Deine Aufgabe: Kopiere alle folgenden Zeilen unverändert und lass dabei die Bilder weg.

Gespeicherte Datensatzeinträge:
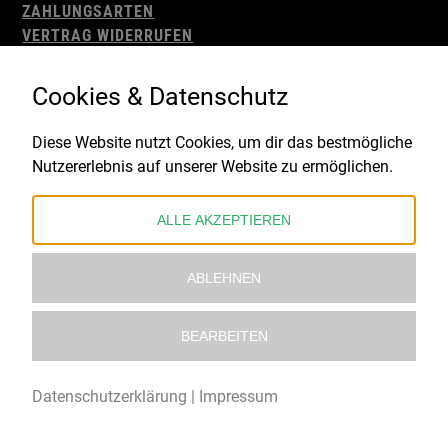
ZAHLUNGSARTEN
VERTRAG WIDERRUFEN
AGB
WIDERRUFSBELEHRUNG
Cookies & Datenschutz
IMPRESSUM
DATENSCHUTZ
Diese Website nutzt Cookies, um dir das bestmögliche
Nutzererlebnis auf unserer Website zu ermöglichen.
Gefördert durch:
ALLE AKZEPTIEREN
ABLEHNEN
BEARBEITEN
© 2021 – 2026 Underworld Recordstore |
Kollektiv13
Datenschutzerklärung
|
Impressum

Gelöste Aufgabe:
ZAHLUNGSARTEN
VERTRAG WIDERRUFEN
AGB
WIDERRUFSBELEHRUNG
Cookies & Datenschutz
IMPRESSUM
DATENSCHUTZ
Diese Website nutzt Cookies, um dir das bestmögliche
Nutzererlebnis auf unserer Website zu ermöglichen.
Gefördert durch:
ALLE AKZEPTIEREN
ABLEHNEN
BEARBEITEN
© 2021 – 2026 Underworld Recordstore |
Kollektiv13
Datenschutzerklärung
|
Impressum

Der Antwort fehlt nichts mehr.